Bangladesh: incendie meurtrier dans une usine textile
(Keystone-ATS) Au moins huit personnes ont péri jeudi dans l’incendie d’une usine textile au Bangladesh. Ce nouveau drame, qui survient deux semaines après l’effondrement d’un immeuble abritant des ateliers de confection ayant fait près de 950 morts, illustre les problèmes de sécurité dans ce secteur-clé.
L’incendie s’est déclaré pour une raison encore indéterminée dans la nuit de mercredi à jeudi au 3e niveau d’un immeuble qui en compte onze et abrite deux ateliers de confection, dans le quartier Darussalam de la capitale, Dacca.
Les victimes sont mortes par asphyxie, piégées dans un escalier par «de la fumée toxique émise par des vêtements en acrylique», a indiqué le directeur opérationnel des pompiers du Bangladesh.
Selon le chef de la police locale, l’incendie a fait huit victimes «dont le propriétaire, quatre employés» et deux policiers.
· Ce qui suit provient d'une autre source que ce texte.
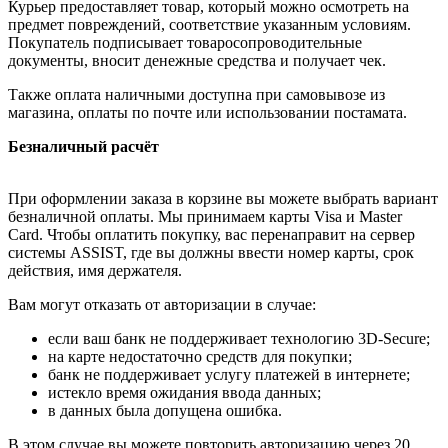
Курьер предоставляет товар, который можно осмотреть на
предмет повреждений, соответствие указанным условиям.
Покупатель подписывает товаросопроводительные
документы, вносит денежные средства и получает чек.
Также оплата наличными доступна при самовывозе из
магазина, оплаты по почте или использовании постамата.
Безналичный расчёт
При оформлении заказа в корзине вы можете выбрать вариант
безналичной оплаты. Мы принимаем карты Visa и Master
Card. Чтобы оплатить покупку, вас перенаправит на сервер
системы ASSIST, где вы должны ввести номер карты, срок
действия, имя держателя.
Вам могут отказать от авторизации в случае:
если ваш банк не поддерживает технологию 3D-Secure;
на карте недостаточно средств для покупки;
банк не поддерживает услугу платежей в интернете;
истекло время ожидания ввода данных;
в данных была допущена ошибка.
В этом случае вы можете повторить авторизацию через 20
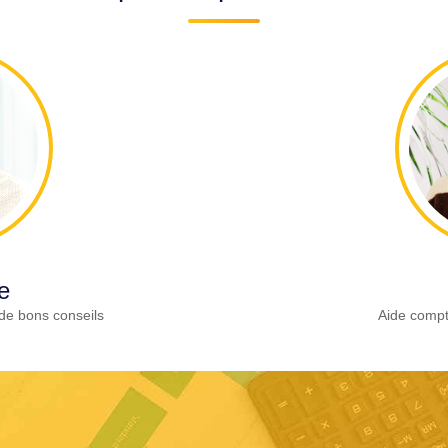
e
de bons conseils
Aide compt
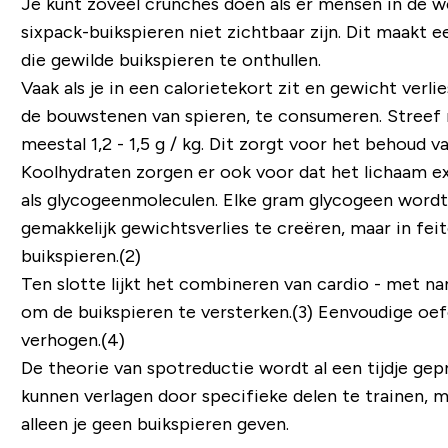
Je kunt zoveel crunches doen als er mensen in de we
sixpack-buikspieren niet zichtbaar zijn. Dit maakt 
die gewilde buikspieren te onthullen.
Vaak als je in een calorietekort zit en gewicht verl
de bouwstenen van spieren, te consumeren. Streef 
meestal 1,2 - 1,5 g / kg. Dit zorgt voor het behoud v
Koolhydraten zorgen er ook voor dat het lichaam ex
als glycogeenmoleculen. Elke gram glycogeen wordt 
gemakkelijk gewichtsverlies te creëren, maar in fe
buikspieren.(2)
Ten slotte lijkt het combineren van cardio - met n
om de buikspieren te versterken.(3) Eenvoudige oef
verhogen.(4)
De theorie van spotreductie wordt al een tijdje ge
kunnen verlagen door specifieke delen te trainen, m
alleen je geen buikspieren geven.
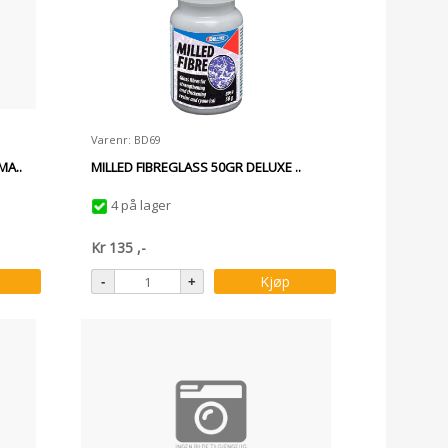
Varenr: BD69
MA..
MILLED FIBREGLASS 50GR DELUXE ..
4 på lager
Kr
135
,-
Kjøp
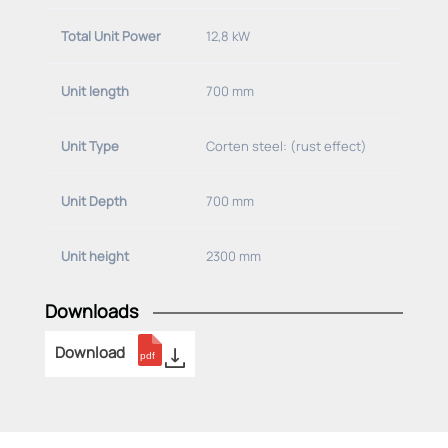
Total Unit Power
12,8 kW
Unit length
700 mm
Unit Type
Corten steel: (rust effect)
Unit Depth
700 mm
Unit height
2300 mm
Downloads
Download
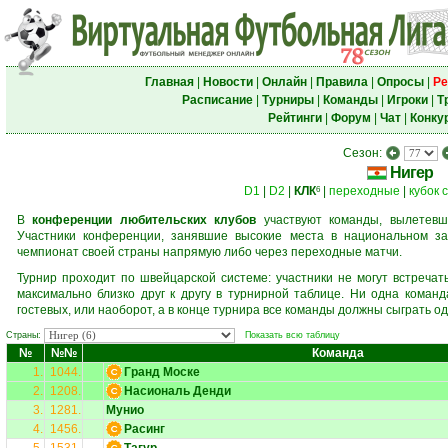
Главная
|
Новости
|
Онлайн
|
Правила
|
Опросы
|
Ре
Расписание
|
Турниры
|
Команды
|
Игроки
|
Т
Рейтинги
|
Форум
|
Чат
|
Конку
Сезон:
Нигер
D1
|
D2
|
КЛК
|
переходные
|
кубок 
6
В
конференции любительских клубов
участвуют команды, вылетевш
Участники конференции, занявшие высокие места в национальном за
чемпионат своей страны напрямую либо через переходные матчи.
Турнир проходит по швейцарской системе: участники не могут встреча
максимально близко друг к другу в турнирной таблице. Ни одна коман
гостевых, или наоборот, а в конце турнира все команды должны сыграть од
Страны:
Показать всю таблицу
№
№№
Команда
1.
1044.
Гранд Моске
2.
1208.
Насиональ Денди
3.
1281.
Мунио
4.
1456.
Расинг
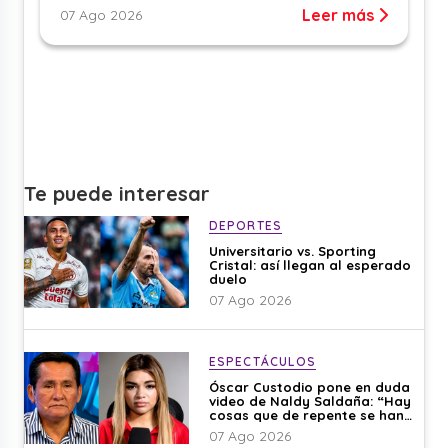
Leer más
07 Ago 2026
Te puede interesar
DEPORTES
Universitario vs. Sporting
Cristal: así llegan al esperado
duelo
07 Ago 2026
ESPECTÁCULOS
Óscar Custodio pone en duda
video de Naldy Saldaña: “Hay
cosas que de repente se han
editado”
07 Ago 2026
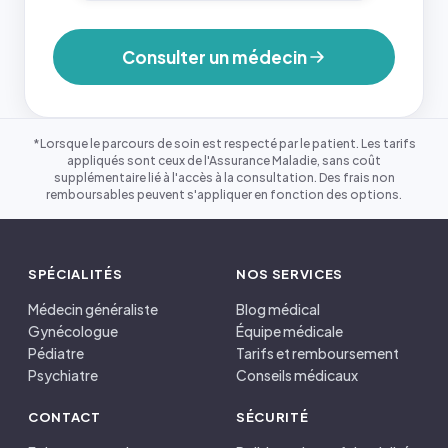
Consulter un médecin
*Lorsque le parcours de soin est respecté par le patient. Les tarifs
appliqués sont ceux de l'Assurance Maladie, sans coût
supplémentaire lié à l'accès à la consultation. Des frais non
remboursables peuvent s'appliquer en fonction des options.
SPÉCIALITÉS
NOS SERVICES
Médecin généraliste
Blog médical
Gynécologue
Équipe médicale
Pédiatre
Tarifs et remboursement
Psychiatre
Conseils médicaux
CONTACT
SÉCURITÉ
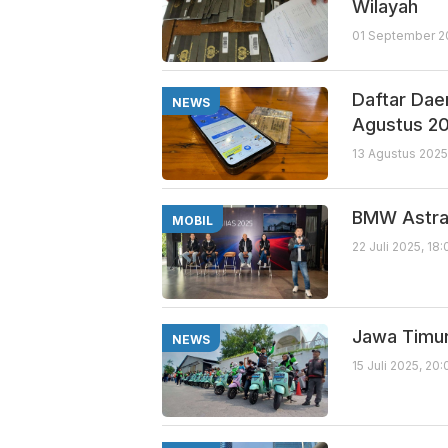
Wilayah
01 September 20
Daftar Dae
NEWS
Agustus 2
13 Agustus 2025
BMW Astra
MOBIL
22 Juli 2025, 18
Jawa Timur
NEWS
15 Juli 2025, 20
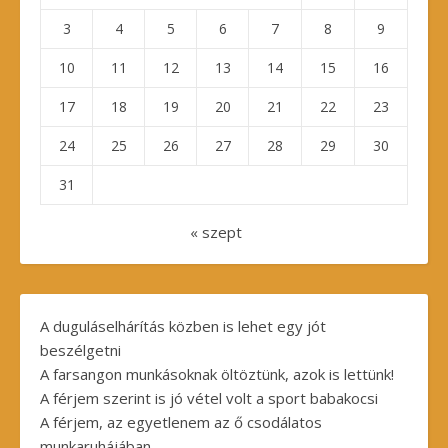
3
4
5
6
7
8
9
10
11
12
13
14
15
16
17
18
19
20
21
22
23
24
25
26
27
28
29
30
31
« szept
A duguláselhárítás közben is lehet egy jót
beszélgetni
A farsangon munkásoknak öltöztünk, azok is lettünk!
A férjem szerint is jó vétel volt a sport babakocsi
A férjem, az egyetlenem az ő csodálatos
munkaruhájában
La huitième victime n’était pas encore identifiée, mais aucun ouvrier n’a été tué car l’usine ne fonctionnait pas de nuit, selon la police et les pompiers.
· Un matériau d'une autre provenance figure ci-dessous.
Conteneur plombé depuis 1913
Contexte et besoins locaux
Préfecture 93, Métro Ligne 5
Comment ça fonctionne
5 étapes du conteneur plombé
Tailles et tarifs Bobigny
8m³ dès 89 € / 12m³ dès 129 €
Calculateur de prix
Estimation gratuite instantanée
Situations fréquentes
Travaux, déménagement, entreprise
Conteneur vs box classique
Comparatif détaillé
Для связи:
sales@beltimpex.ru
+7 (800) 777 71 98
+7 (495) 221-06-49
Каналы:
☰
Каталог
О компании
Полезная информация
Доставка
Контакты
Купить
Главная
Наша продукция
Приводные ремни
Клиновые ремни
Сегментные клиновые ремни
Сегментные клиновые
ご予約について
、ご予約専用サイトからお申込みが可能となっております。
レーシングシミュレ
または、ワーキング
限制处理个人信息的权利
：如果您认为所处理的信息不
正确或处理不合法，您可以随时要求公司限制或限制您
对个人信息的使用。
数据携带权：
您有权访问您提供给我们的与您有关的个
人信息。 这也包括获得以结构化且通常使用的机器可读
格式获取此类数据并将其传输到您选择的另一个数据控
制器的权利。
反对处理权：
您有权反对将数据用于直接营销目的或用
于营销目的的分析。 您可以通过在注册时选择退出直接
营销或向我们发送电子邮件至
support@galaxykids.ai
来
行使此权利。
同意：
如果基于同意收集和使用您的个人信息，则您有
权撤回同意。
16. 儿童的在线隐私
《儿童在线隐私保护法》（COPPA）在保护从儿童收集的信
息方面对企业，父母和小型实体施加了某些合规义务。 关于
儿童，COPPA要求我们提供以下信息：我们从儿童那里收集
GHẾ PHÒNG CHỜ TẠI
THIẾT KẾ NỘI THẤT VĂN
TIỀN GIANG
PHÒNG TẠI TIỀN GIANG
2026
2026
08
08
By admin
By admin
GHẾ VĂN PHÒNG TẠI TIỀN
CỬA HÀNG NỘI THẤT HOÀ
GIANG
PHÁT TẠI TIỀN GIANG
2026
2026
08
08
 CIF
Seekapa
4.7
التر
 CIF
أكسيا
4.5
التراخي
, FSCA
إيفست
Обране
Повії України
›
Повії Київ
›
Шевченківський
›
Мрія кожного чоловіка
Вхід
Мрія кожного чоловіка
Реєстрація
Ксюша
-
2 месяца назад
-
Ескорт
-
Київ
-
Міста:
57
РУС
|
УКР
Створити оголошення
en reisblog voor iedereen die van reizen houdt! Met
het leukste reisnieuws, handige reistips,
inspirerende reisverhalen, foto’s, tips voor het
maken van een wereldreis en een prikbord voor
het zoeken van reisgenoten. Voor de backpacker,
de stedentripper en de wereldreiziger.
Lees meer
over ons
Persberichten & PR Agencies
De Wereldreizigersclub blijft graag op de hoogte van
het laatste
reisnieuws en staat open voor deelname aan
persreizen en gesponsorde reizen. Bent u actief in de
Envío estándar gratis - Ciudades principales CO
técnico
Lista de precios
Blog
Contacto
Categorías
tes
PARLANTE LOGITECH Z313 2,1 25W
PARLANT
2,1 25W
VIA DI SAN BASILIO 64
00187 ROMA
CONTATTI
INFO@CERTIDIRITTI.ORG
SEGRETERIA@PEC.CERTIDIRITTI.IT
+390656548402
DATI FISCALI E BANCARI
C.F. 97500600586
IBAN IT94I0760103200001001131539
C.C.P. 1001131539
L’usine de pull-over Tung Haig Hai a indiqué sur sa page Facebook que la marque britannique Primark figurait parmi ses clients. Le géant espagnol Inditex, propriétaire de la marque Zara, a indiqué lui avoir passé des commandes dans le passé mais assure ne plus avoir aucun lien avec Tung Hai.
Bilan du bâtiment effondré à 950 morts
Ce nouveau drame survient alors que le bilan de l’effondrement d’un immeuble du secteur textile le 24 avril près de Dacca ne cesse de s’alourdir: l’armée a annoncé jeudi que le bilan était désormais de 947 morts.
Les conditions de travail et les normes de sécurité dans l’industrie textile sont dénoncées depuis des années par les ONG. La Clean Clothes Campaign, une association de défense des travailleurs de la branche, affirme que plus de 700 employés de la confection sont morts dans des incendies au Bangladesh depuis 2006.
Le Bangladesh s’est récemment engagé auprès de l’Organisation internationale du travail (OIT) à prendre des mesures immédiates pour renforcer la sécurité dans les ateliers. Les marques occidentales ont critiqué les conditions de sécurité insuffisantes des ouvriers mais elles continuent de passer commande auprès des usines, suscitant des critiques sur leur double discours.